THE TV WHEEL: Joel Hodgson’s Lost Attempt To Reinvent Television

The creator of MST3K shot a pilot in 1995 so ahead of its time it wouldn't make sense until the YouTube era.

This week I almost saw Joel Hodgson cry on stage. The creator (and best host) of Mystery Science Theater 3000, Joel visited the Cinefamily in Los Angeles as part of the third annual Everything Is Festival. He was doing a show and tell, sharing with the audience some of the things that had shaped him as a comedian, including a bunch of severely bizarre ventriloquist dummy catalogues.
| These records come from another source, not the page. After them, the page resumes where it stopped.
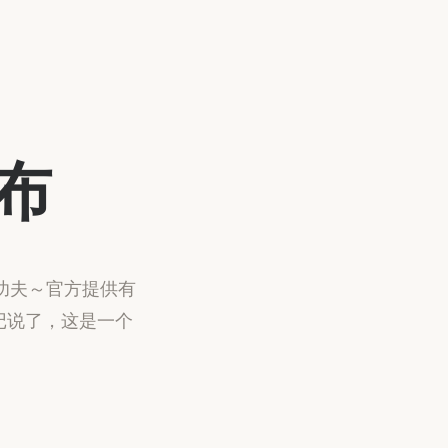
发布
会不会功夫～官方提供有
emo忘记说了，这是一个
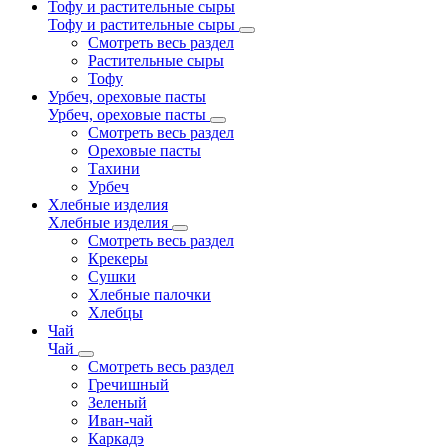
Тофу и растительные сыры
Тофу и растительные сыры
Смотреть весь раздел
Растительные сыры
Тофу
Урбеч, ореховые пасты
Урбеч, ореховые пасты
Смотреть весь раздел
Ореховые пасты
Тахини
Урбеч
Хлебные изделия
Хлебные изделия
Смотреть весь раздел
Крекеры
Сушки
Хлебные палочки
Хлебцы
Чай
Чай
Смотреть весь раздел
Гречишный
Зеленый
Иван-чай
Каркадэ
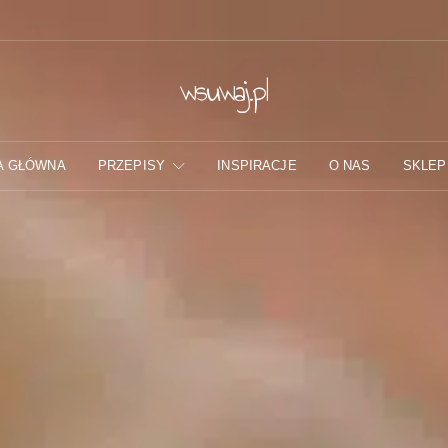
wsuwaj.pl
A GŁÓWNA
PRZEPISY
INSPIRACJE
O NAS
SKLEP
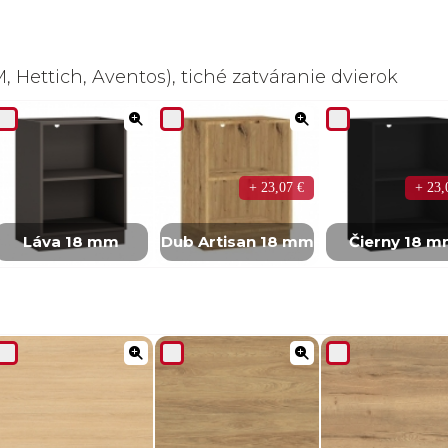
 Hettich, Aventos), tiché zatváranie dvierok
+ 23,07 €
+ 23,
Láva 18 mm
Dub Artisan 18 mm
Čierny 18 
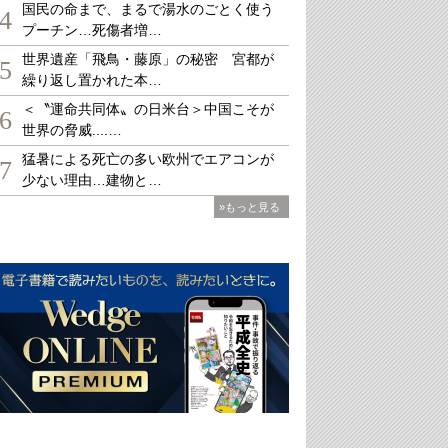
国民の命まで、まるで湯水のごとく使う
4
プーチン…死傷者増…
世界遺産「飛鳥・藤原」の秘密 宮都が
5
繰り返し置かれた本…
＜〝運命共同体〟の日米台＞中国こそが
6
世界の脅威....…
猛暑による死亡の多い欧州でエアコンが
7
少ない理由…建物と…
»もっと見る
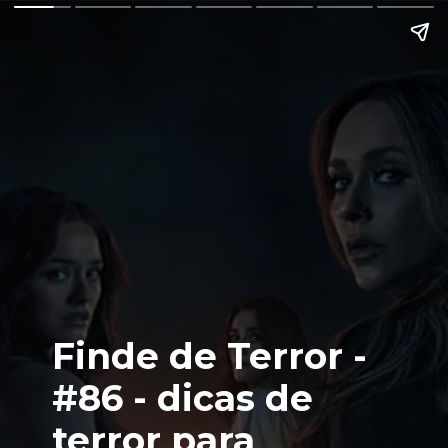
Finde de Terror -
#86 - dicas de
terror para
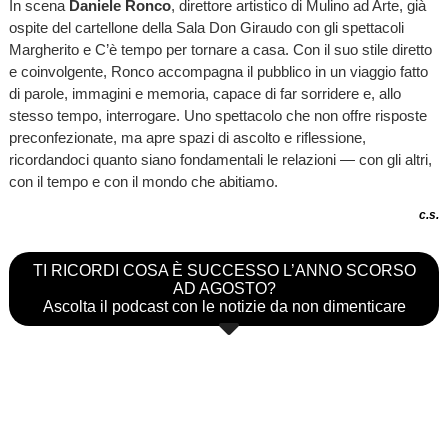
In scena
Daniele Ronco
, direttore artistico di Mulino ad Arte, già
ospite del cartellone della Sala Don Giraudo con gli spettacoli
Margherito e C’è tempo per tornare a casa. Con il suo stile diretto
e coinvolgente, Ronco accompagna il pubblico in un viaggio fatto
di parole, immagini e memoria, capace di far sorridere e, allo
stesso tempo, interrogare. Uno spettacolo che non offre risposte
preconfezionate, ma apre spazi di ascolto e riflessione,
ricordandoci quanto siano fondamentali le relazioni — con gli altri,
con il tempo e con il mondo che abitiamo.
c.s.
TI RICORDI COSA È SUCCESSO L’ANNO SCORSO
AD AGOSTO?
Ascolta il podcast con le notizie da non dimenticare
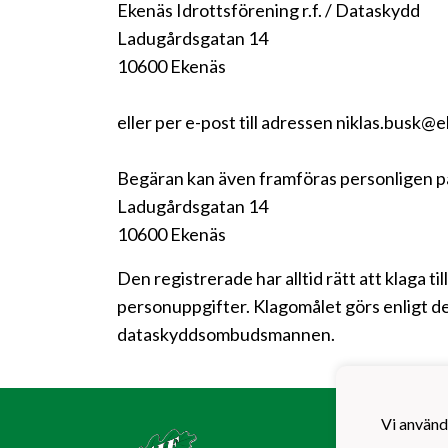
Ekenäs Idrottsförening r.f. / Dataskydd
Ladugårdsgatan 14
10600 Ekenäs
eller per e-post till adressen niklas.busk@e
Begäran kan även framföras personligen p
Ladugårdsgatan 14
10600 Ekenäs
Den registrerade har alltid rätt att klaga t
personuppgifter. Klagomålet görs enligt de
dataskyddsombudsmannen.
Ekenä
Vi använd
EIF F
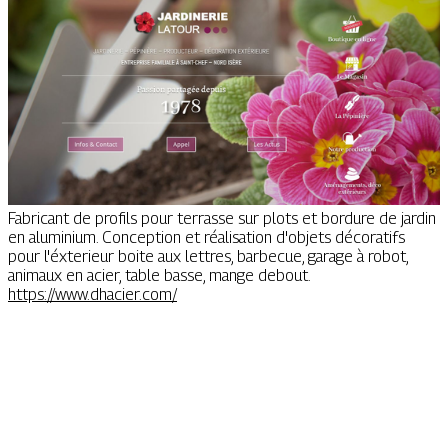
Fabricant de profils pour terrasse sur plots et bordure de jardin
en aluminium. Conception et réalisation d'objets décoratifs
pour l'éxterieur boite aux lettres, barbecue, garage à robot,
animaux en acier, table basse, mange debout.
https://www.dhacier.com/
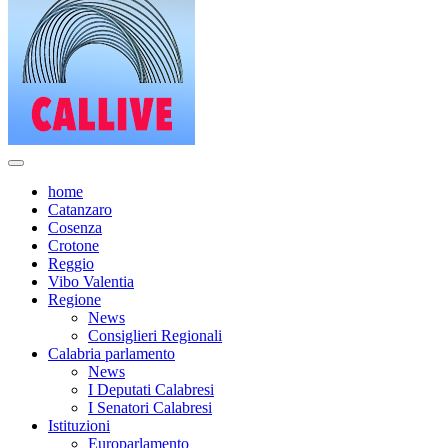
home
Catanzaro
Cosenza
Crotone
Reggio
Vibo Valentia
Regione
News
Consiglieri Regionali
Calabria parlamento
News
I Deputati Calabresi
I Senatori Calabresi
Istituzioni
Europarlamento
But it wasn’t the dummies that choked Joel up. It was his HBO pilot, The TV Wheel. Joel had poured tons of effort (and his own money) into the concept, had shot something for HBO, and had found it roundly rejected. The pilot eventually aired on the Comedy Channel in a butchered format, so nobody had ever seen The TV Wheel the way it was intended. Driving towards the Cinefamily, Joel told us, he began crying, the immensity of his grief over the failed project finally hitting him. And as he stood on stage he warned us he might cry again as he took us through his attempt to reinvent television comedy.

I’ll be honest: having now seen The TV Wheel as it was meant to be seen, I understand why HBO passed on it. This doesn’t mean I didn’t like the show - I think it’s borderline brilliant and that, given time to grow, could have blossomed. But it’s a strange show, with a tone unlike anything on the air at the time (1995). In many ways The TV Wheel was created in the wrong time period. It was either 25 years too late or 25 years too early.

The premise is simple on paper, but proved to need plenty of explaining on air: A stationary camera sits in the middle of a giant turntable. Sets spin around the wheel, resting in front of the camera, and a short sketch plays out. The whole thing happens live, in real time, without any cuts or edits*. At first it’s unclear what the point of the whole thing even is, and there’s a frantic nature to the endeavour that’s off-putting. But as the show goes on, a rhythm is established, and sketches begin to break the walls of their own sets and the wheel itself is manipulated in different ways, going back and forth. The conceit makes use of deep focus backgrounds, which allows comics far from the camera to interact with props nearer to the camera, giving a delightfully false sense of scale.

The TV Wheel feels like a descendant of Laugh-In (acknowledged in the show, where there’s a ‘Sock it to me’ punchline) but also like an antecedent to modern YouTube comedy. Surreal, fast-paced and aggressively visual in its puns and comedy, The TV Wheel probably would have felt both overwhelming and old-fashioned in 95. But today it fits and it works.

Part of that comes from Hodgson’s astonishing casting. The faces on screen are a mix of mid-90s Comedy Channel mainstays like Fred Stoller and Nick Bakay with people who would be very famous a decade later, like David Cross, Doug Benson and Paul Feig (Judd Apatow was a writer on the show. This was four years before Freaks & Geeks).

But part of it comes accidentally. When Hodgson conceived the show it was with the idea of the TV as a window; until the 21st century TVs were immovable objects in our homes, things that just sat there and opened a portal to other people and other worlds. The TV Wheel was looking to play with that using the motionless camera in conjunction with the constantly moving wheel. But now our screens are mobile. The window is portable. Instead of feeling outdated, The TV Wheel now feels prescient, like it was foreseeing a future where the screen is constantly on the move. Attention spans have been on the wane for decades, but The TV Wheel truly saw our blip-oriented culture coming.

It’s also very funny. There’s a lot of broadness in the comedy (something that maybe didn’t sit right in the 90s), and a ton of absurdity. Not everything hits, but it’s all so fast that it moves right on to the next thing. And the structure of the show has bits repeating and getting referenced, so something that didn’t hit in the first five minutes kills at the end.

The TV Wheel’s Comedy Channel airing is available on YouTube, but I cannot stress enough that this is the wrong way to watch the show. The whole thing is about momentum, and cutting into that with commercials or any edits kills the entire concept. A pay cable station was the only way to go (at the time. The whole shows could have been created with YouTube in mind), and HBO just didn’t understand it. It’s hard to hold it against them - Joel was really ahead of his time with the concept.

* When the show aired on Comedy Channel it was chopped up to allow commercials.